On Sun, Mar 31, 2019 at 08:38:47PM +0800, M K Saravanan wrote:
> Hi,
> 
> https://tools.ietf.org/html/rfc8446
> ============
> 7.1.  Key Schedule
> 
>    The key derivation process makes use of the HKDF-Extract and
>    HKDF-Expand functions as defined for HKDF [RFC5869], as well as the
>    functions defined below:
> 
>        HKDF-Expand-Label(Secret, Label, Context, Length) =
>             HKDF-Expand(Secret, HkdfLabel, Length)
> 
>        Where HkdfLabel is specified as:
> 
>        struct {
>            uint16 length = Length;
>            opaque label<7..255> = "tls13 " + Label;
>            opaque context<0..255> = Context;
>        } HkdfLabel;
> ============
> 
> In this struct, what is the value of label<0..6>?

The syntax "opaque label<7..255>" means that label is octet string of
at least 7 and at most 255 octets, and that its length is encoded using
1 octet. The string "tls13 " is 6 octets long, so that impiles that
Label is at least 1 octet and at most 249 octets long.

So for example if Label is "s hs traffic", then the label (including
the length field) is:

\x12 "tls13 s hs traffic"

The \x12 is the octet with value 18 (which happens to be ASCII DC2)
because the remainder is 18 octets.

And as another example if Label is "c e traffic", then the label
(again including length field is: 

\x11 "tls13 c e traffic"

The \x11 is the octet with value 17 (which happens to be ASCII DC1)
because the remainder is 17 octets.

**Information shown**
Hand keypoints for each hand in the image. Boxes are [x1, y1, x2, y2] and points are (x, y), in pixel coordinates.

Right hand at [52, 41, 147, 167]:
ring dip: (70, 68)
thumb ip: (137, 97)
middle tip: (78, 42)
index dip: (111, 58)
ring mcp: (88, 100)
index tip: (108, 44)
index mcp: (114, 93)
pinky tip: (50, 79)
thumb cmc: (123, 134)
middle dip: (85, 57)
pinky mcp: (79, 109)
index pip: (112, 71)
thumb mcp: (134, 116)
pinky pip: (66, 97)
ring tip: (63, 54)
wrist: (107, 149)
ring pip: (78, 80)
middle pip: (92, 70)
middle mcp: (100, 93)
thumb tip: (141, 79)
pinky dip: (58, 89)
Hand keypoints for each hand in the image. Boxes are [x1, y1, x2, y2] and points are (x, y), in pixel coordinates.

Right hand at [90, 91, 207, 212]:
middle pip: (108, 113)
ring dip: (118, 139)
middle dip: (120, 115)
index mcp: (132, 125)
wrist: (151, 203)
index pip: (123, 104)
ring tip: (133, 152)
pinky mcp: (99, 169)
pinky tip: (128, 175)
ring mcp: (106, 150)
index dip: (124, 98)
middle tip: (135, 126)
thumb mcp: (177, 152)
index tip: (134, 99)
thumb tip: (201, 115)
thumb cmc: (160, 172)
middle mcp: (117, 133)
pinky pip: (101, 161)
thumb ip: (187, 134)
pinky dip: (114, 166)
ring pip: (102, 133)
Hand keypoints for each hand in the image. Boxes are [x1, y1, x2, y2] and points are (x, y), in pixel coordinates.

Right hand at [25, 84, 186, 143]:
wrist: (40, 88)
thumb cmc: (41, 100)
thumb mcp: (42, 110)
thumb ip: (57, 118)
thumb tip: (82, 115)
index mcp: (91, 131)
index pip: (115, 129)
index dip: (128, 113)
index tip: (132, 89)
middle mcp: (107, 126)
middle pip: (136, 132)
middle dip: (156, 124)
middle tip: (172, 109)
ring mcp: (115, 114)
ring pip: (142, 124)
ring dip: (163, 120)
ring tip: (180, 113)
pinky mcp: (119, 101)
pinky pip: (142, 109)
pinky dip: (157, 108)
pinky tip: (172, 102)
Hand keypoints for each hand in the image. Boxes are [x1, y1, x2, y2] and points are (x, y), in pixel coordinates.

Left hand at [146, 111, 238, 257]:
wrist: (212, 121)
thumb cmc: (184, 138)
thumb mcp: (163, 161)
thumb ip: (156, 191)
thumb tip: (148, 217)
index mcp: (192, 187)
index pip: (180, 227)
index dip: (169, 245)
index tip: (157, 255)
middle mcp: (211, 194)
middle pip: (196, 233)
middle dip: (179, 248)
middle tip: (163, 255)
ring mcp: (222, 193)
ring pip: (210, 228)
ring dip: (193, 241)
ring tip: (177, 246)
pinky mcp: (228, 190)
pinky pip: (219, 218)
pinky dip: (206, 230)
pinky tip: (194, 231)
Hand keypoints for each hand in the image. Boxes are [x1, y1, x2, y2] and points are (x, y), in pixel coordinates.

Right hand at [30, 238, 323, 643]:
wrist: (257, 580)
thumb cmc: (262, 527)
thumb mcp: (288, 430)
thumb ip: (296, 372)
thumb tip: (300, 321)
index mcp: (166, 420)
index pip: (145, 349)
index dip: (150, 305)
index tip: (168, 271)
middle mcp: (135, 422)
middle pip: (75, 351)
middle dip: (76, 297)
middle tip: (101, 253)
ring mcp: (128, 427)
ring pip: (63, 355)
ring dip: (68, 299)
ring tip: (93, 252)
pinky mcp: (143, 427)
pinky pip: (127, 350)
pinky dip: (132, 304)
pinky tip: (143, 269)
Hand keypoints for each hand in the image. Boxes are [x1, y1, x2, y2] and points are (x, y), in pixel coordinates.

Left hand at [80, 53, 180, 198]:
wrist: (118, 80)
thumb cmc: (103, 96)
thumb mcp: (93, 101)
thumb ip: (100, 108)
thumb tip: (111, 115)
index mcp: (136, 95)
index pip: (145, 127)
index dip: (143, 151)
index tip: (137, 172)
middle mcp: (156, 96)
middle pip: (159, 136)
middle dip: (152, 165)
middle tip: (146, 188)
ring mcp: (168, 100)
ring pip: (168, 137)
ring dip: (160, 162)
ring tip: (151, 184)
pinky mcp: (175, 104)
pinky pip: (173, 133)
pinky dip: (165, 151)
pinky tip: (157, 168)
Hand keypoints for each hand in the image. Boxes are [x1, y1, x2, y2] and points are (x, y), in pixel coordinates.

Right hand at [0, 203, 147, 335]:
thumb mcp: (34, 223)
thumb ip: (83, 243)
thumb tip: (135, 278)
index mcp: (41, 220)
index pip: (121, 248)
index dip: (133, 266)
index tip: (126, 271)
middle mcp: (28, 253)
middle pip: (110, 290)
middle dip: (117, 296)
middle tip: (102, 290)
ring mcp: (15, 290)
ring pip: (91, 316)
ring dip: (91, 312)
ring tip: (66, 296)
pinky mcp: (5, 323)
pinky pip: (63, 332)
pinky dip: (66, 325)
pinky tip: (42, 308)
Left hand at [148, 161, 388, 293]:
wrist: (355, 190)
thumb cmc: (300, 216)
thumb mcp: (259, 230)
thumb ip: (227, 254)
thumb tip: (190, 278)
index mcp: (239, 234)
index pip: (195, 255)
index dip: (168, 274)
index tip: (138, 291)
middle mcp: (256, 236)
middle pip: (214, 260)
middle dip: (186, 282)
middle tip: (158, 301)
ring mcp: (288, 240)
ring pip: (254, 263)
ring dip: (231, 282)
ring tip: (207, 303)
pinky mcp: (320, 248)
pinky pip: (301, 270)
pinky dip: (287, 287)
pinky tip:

**What you will do**
**A.** Translate this sentence from the reply about the TLS 1.3 HkdfLabel structure into Spanish: "The \x12 is the octet with value 18 (which happens to be ASCII DC2) because the remainder is 18 octets."
**B.** Continue the reply about the TLS 1.3 HkdfLabel structure, starting right after its last sentence.

**Answers**
**A.** El \x12 es el octeto con valor 18 (que resulta ser el ASCII DC2) porque el resto tiene 18 octetos.

**B.**
In the first case, if the ciphersuite has SHA-256 hash, then the
whole HkdfLabel looks like the following (in hex):

00 20                                   #32 octets of output (2 octets)
12                                      #18 octets label length (1 octet)
"tls13 s hs traffic"                    #The actual label (18 octets)
20                                      #32 octet transcript input (1 octet).
hash(client_hello+server_hello)         #Transcript (32 octets).

In total, this is 54 bytes (64 bytes after adding HKDF and SHA-256
internal overhead). There is only one output block, and the input
fits into one block so evaluating the HKDF-Expand takes 4 SHA-256
block operations.


The one ciphersuite using SHA-384 would instead give (in hex):

00 30                                   #48 octets of output (2 octets)
12                                      #18 octets label length (1 octet)
"tls13 s hs traffic"                    #The actual label (18 octets)
30                                      #48 octet transcript input (1 octet).
hash(client_hello+server_hello)         #Transcript (48 octets).

In total, 70 bytes. Again, only one output block and only one input
block, so evaluation takes 4 SHA-384 block operations.